Yesterday Kira and I slept til one o’clock in the afternoon in the bed we share in our apartment in Uganda. I have never done that in my life. My body of course was confused after crossing the globe for thirty hours, and no one bothered to stir us because I am the boss. They probably figured I must have done that on purpose. It was a horror for me! After we gathered ourselves we joined the children again at the home for afternoon greetings and fun. They are so accustomed to my appearing that it is no longer this major occasion. I’m glad about that. I like to walk in and have it feel normal to everyone. The laughter that comes from the home is intoxicating. I am a junkie for it. The wide smiles on these faces are a life force.
It is my great honor to bring Erica back with us to the family this trip. She’s been a personal friend of mine since I first moved to Arizona. We met in life group at church. When I moved away from Arizona our friendship became even stronger! That’s how I knew it was the real thing, the kind of friendship that lasts a lifetime. When we began orphan care she was there by my side waiting for her job. She joined us the first trip I took after we opened this new home. She met these children the same day I met them.

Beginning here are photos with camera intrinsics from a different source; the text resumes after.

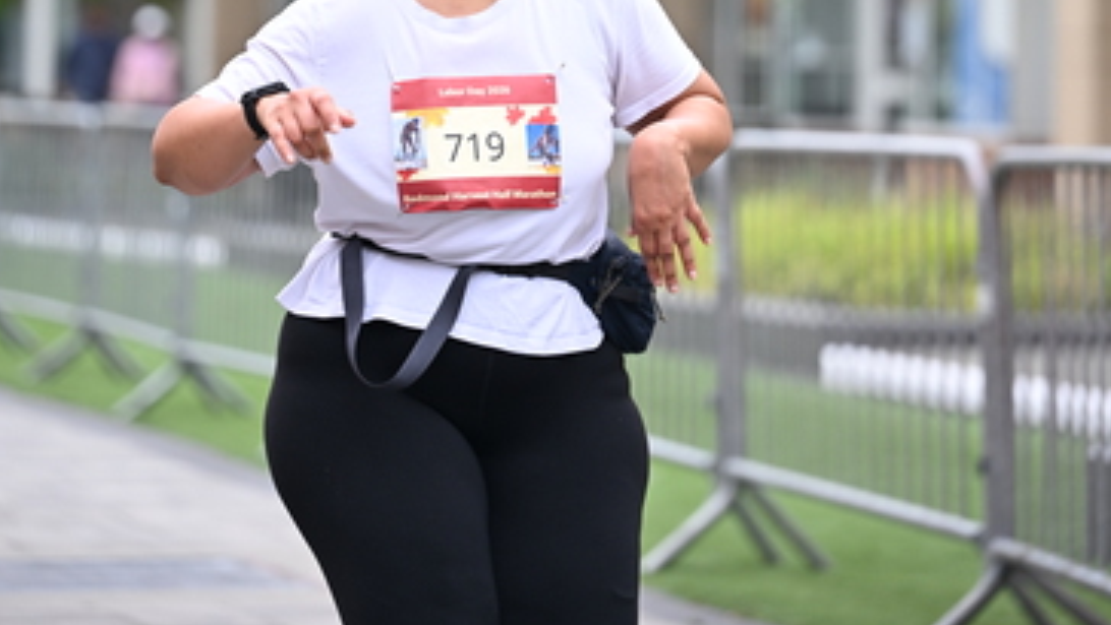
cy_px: -76
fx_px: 5599
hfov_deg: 11.3
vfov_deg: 6.4
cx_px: 554
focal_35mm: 190
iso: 400
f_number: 2.8
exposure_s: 1/1000
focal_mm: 120
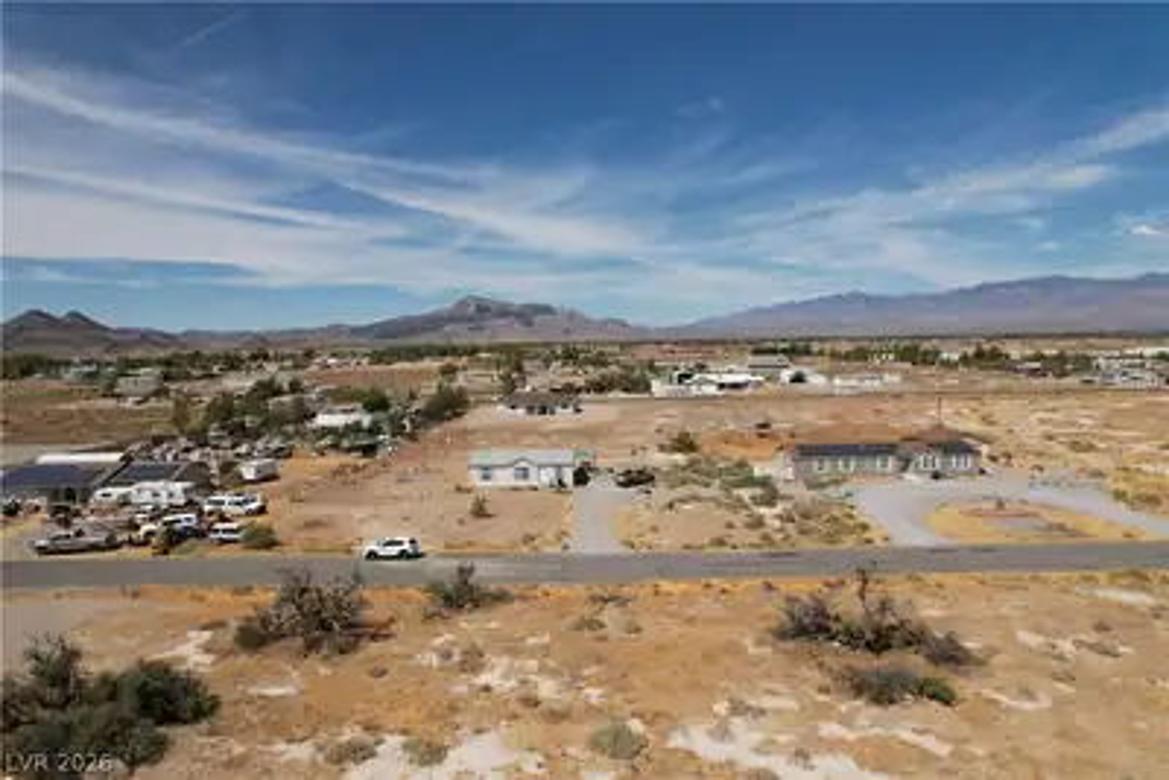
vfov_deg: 57.3
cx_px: 584
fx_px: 715
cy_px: 390
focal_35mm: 22
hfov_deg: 78.6
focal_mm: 8.38
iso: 100
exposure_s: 1/200
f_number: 2.8
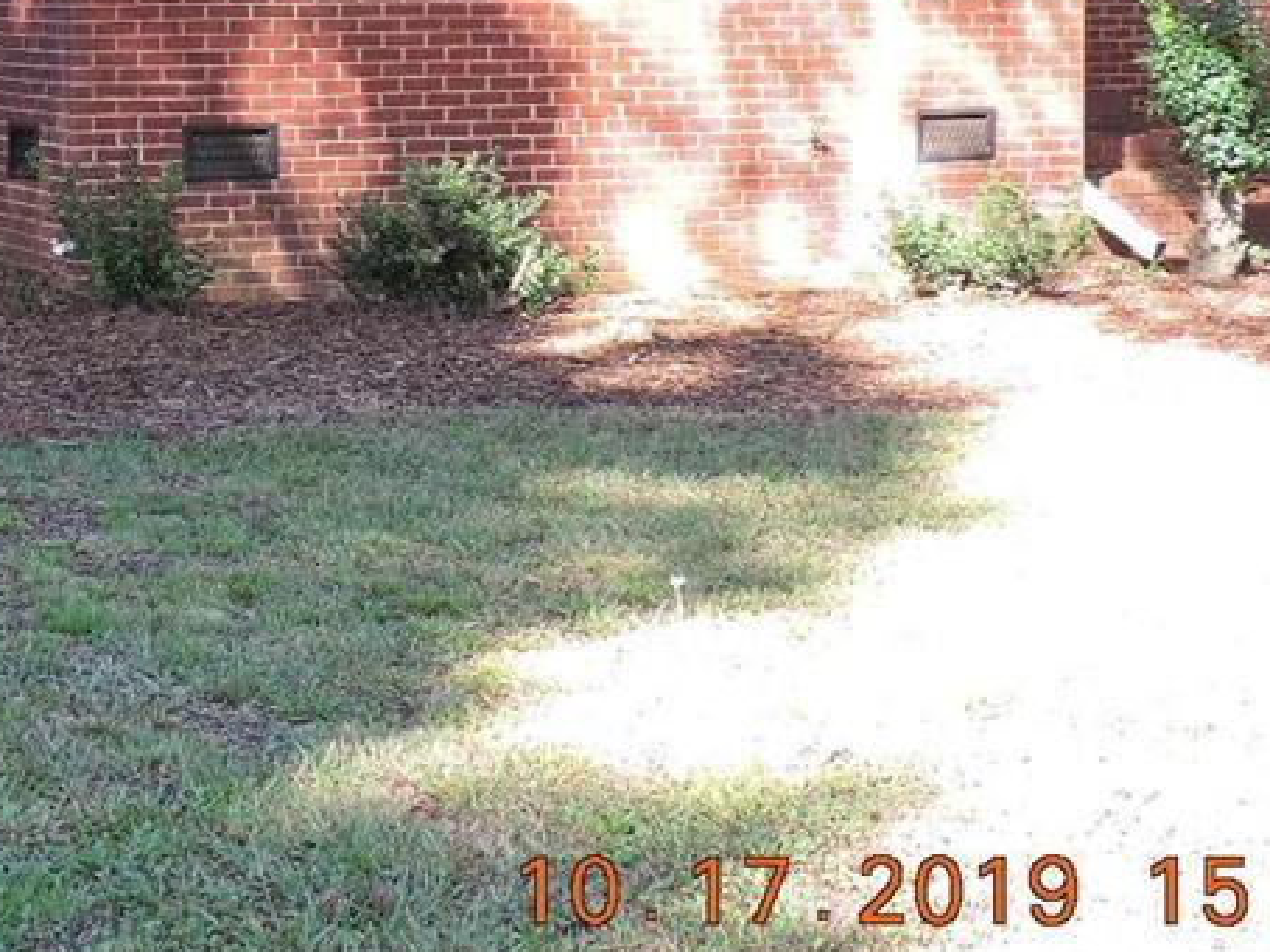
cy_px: 48
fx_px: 3557
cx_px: 137
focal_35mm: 97
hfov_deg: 19.9
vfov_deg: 15.0
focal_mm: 7.6
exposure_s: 1/60
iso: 80
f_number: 3.4
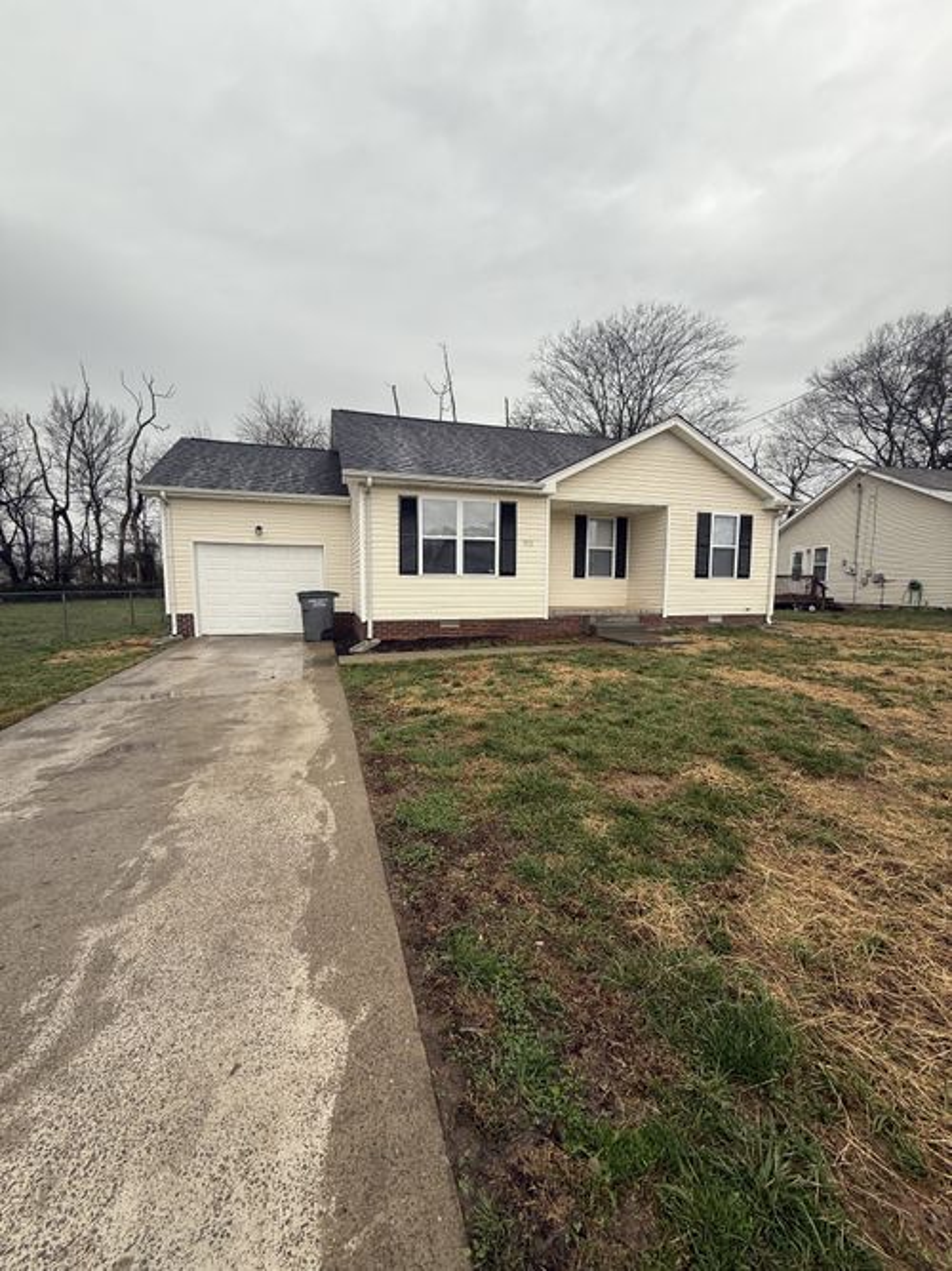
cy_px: 636
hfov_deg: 85.7
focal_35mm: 14
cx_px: 476
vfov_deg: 102.1
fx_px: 514
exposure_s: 1/165
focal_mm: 2.22
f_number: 2.2
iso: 50
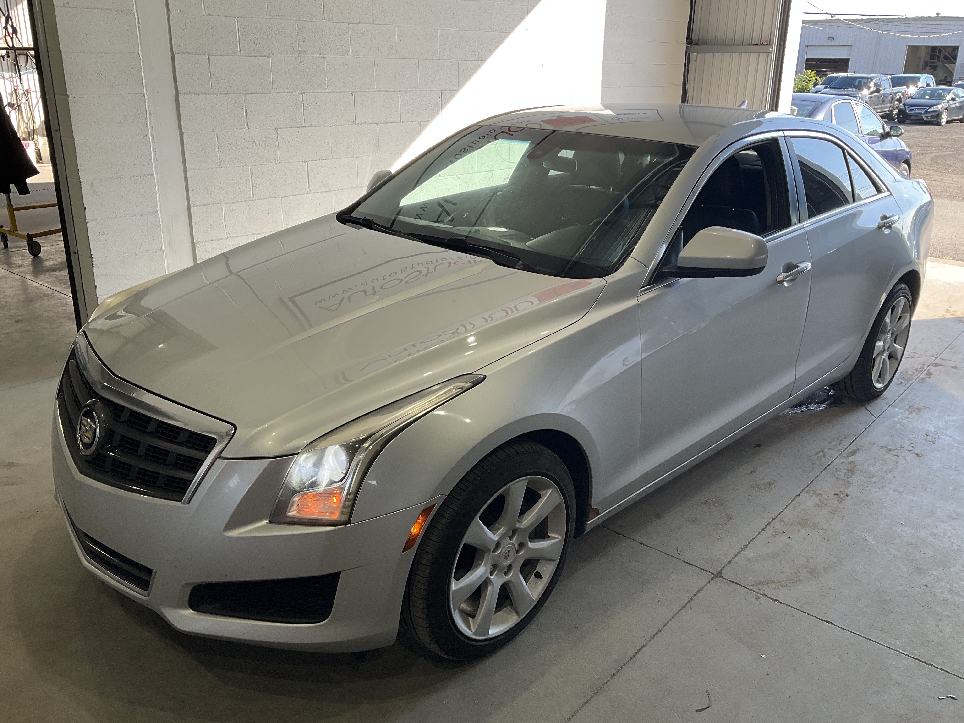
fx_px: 808
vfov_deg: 48.2
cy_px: 362
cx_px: 482
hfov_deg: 61.7
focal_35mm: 29
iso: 20
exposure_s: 1/166
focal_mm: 3
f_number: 1.8
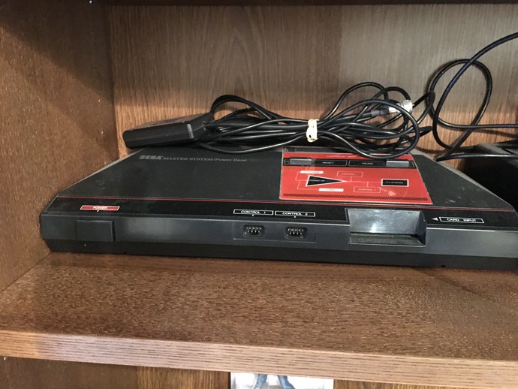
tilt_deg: -17.2
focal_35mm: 29
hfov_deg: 61.6
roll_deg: -1.2
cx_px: 259
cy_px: 194
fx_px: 434
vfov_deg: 48.3
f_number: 2.2
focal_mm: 4.15
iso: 200
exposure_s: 1/4
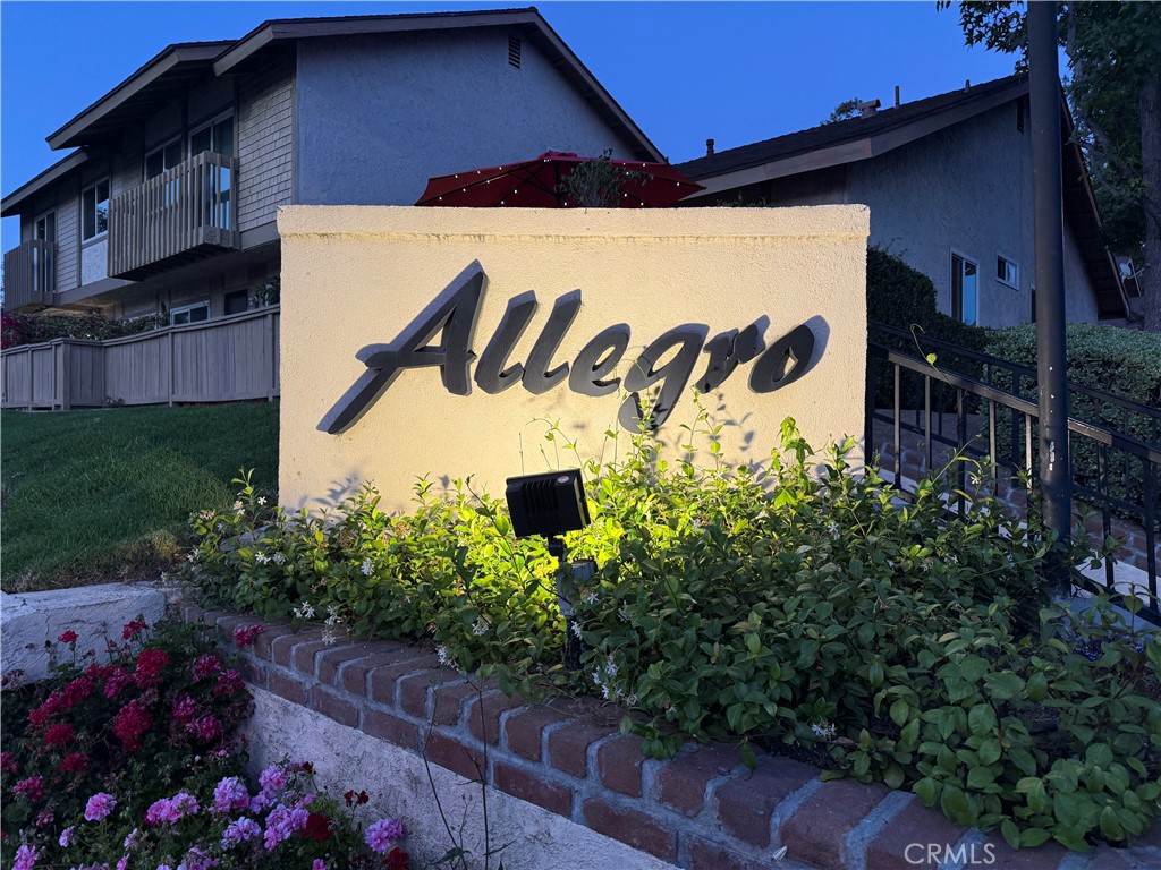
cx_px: 580
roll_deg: -0.1
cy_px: 435
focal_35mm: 24
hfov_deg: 71.6
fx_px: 805
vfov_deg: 56.8
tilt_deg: -0.6
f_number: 1.78
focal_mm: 6.76
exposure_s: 1/60
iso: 160
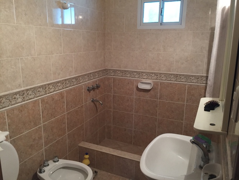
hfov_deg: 61.6
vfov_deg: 48.3
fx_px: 200
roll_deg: -1.0
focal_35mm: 29
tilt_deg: -14.8
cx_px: 120
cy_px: 90
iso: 200
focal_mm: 4.15
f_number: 2.2
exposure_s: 1/33
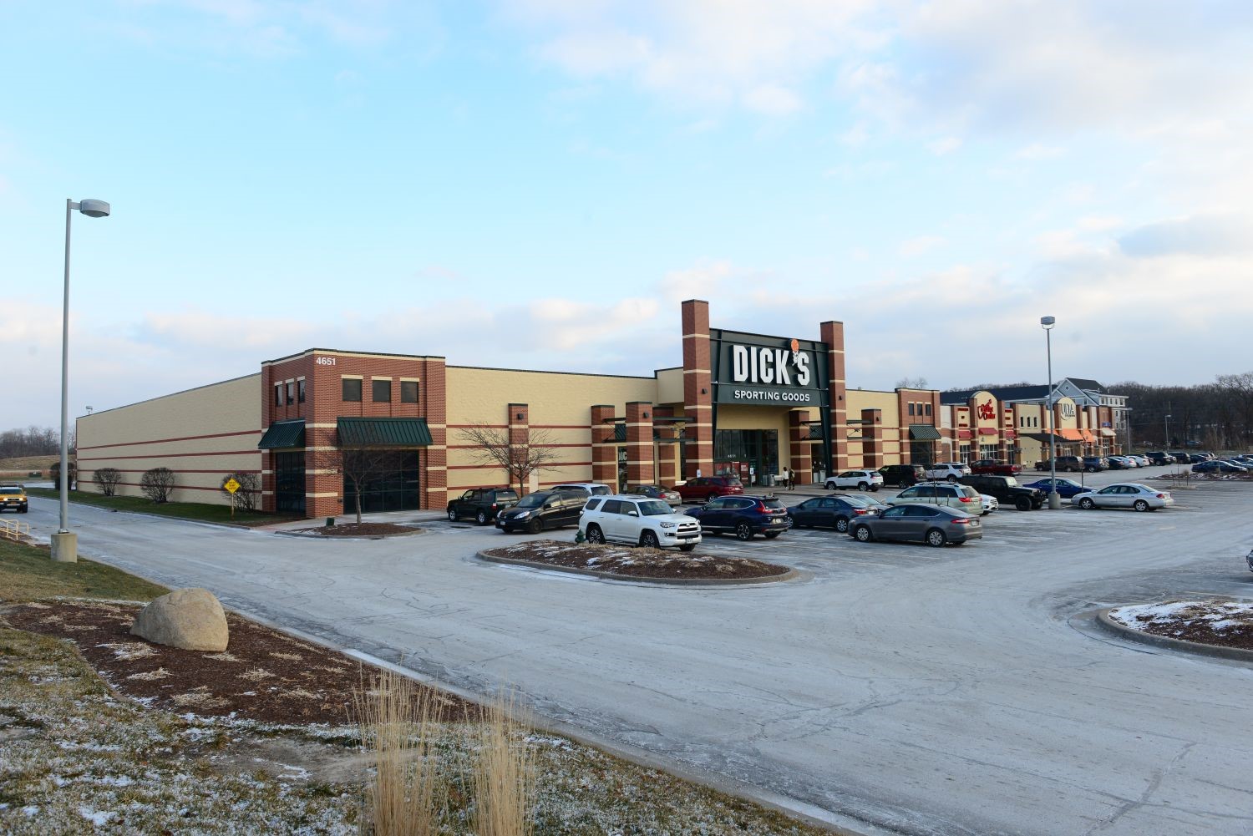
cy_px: 418
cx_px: 626
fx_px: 836
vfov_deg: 53.2
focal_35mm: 24
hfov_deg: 73.7
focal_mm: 24
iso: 400
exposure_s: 1/250
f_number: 8
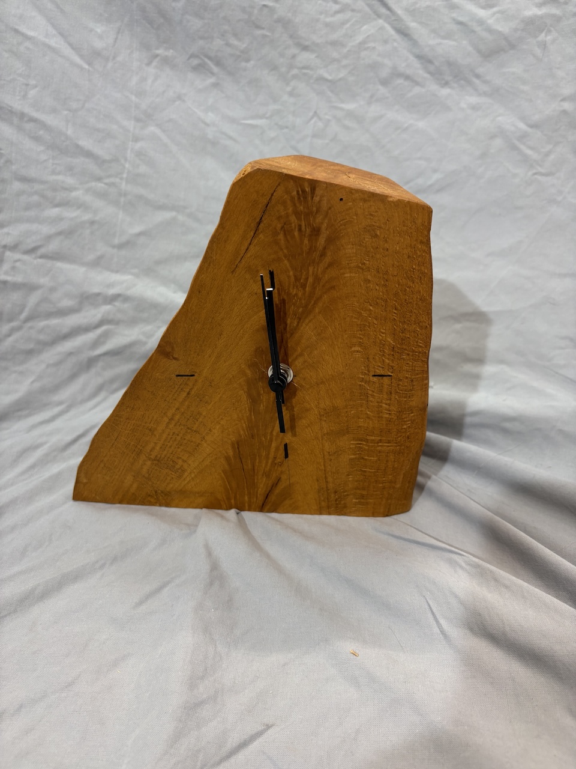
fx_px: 577
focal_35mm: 26
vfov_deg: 67.3
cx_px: 288
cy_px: 384
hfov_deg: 53.1
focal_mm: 5.96
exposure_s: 1/100
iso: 100
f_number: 1.6
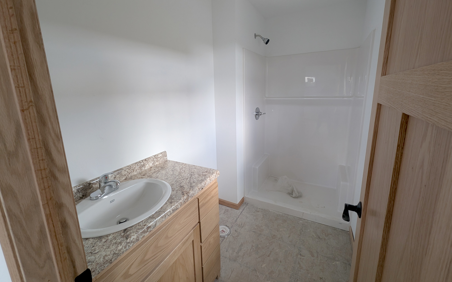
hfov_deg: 105.3
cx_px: 223
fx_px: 172
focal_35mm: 14
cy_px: 127
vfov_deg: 78.4
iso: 48
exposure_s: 1/39.5
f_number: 2.2
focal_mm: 1.95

During that trip she promised to do our bookkeeping for our organization. She began working with Phiona who sends her every receipt to reconcile so we can prove that the money we send for the work in Uganda is used to run our home and help the children. Seems simple enough but believe me it’s a tedious, time consuming labor of love. Erica is a giver. If she has it she wants to give it to you, especially if it means helping these children have the opportunity to know love, God and fulfill their potential in life. Erica is God’s great gift to this ministry. She has persevered when it was unbearably difficult to comprehend foreign receipts. I am so thankful she is always there to support and encourage me on this journey.
This trip will be focused primarily on team building and structuring of work schedules and job descriptions. Sounds simple enough but it has taken us two years to understand what we do exactly. Now to be able todefine it and structure it feels like dumping a box of lego pieces on the floor that came from an elaborate kit, assembling it without directions, and then write the directions after it is put together. I know we have a beautiful structure in that pile. We just have to work as a team to put it together in a way that makes sense and can withstand the elements of time.
I know we can do this because the one thing we have that is beyond normal is a mutual love between the team members. We already begin this exercise with unity. Our challenge is open communication, vulnerability, and flexibility. Sometimes it is easy to blame all our difficulties on cultural differences. I’m ready to stomp on that excuse. We are a team of Jesus followers committed to living our lives on the principles of the bible, and that erases all boundaries. When I first came to Uganda and sat with pastors to teach them about the sanctity of life from God’s word I was struck by lightening as I realized the unifying effect of God’s word. There I was a white woman from Texas deep in the village of Uganda and these people wanted to better understand something that we both highly valued as most important in life: God’s word. That was the hook. That was the moment I understood God had something for me to do for him in this place. As we have journeyed these four years following God’s prompting into what often felt like ridiculous scenarios all I knew to say was, “yes Lord.” I understand one thing about walking the faith journey with God. Being inside his will for my life is the safest and most rewarding place I can be. And the opposite is also true, being outside his will is the most terrifying. I’m so thankful for the people like Erica and Christopher and the team working with the children here that they too continue to say, “Yes Lord.” With that to unite us we have nothing to divide us.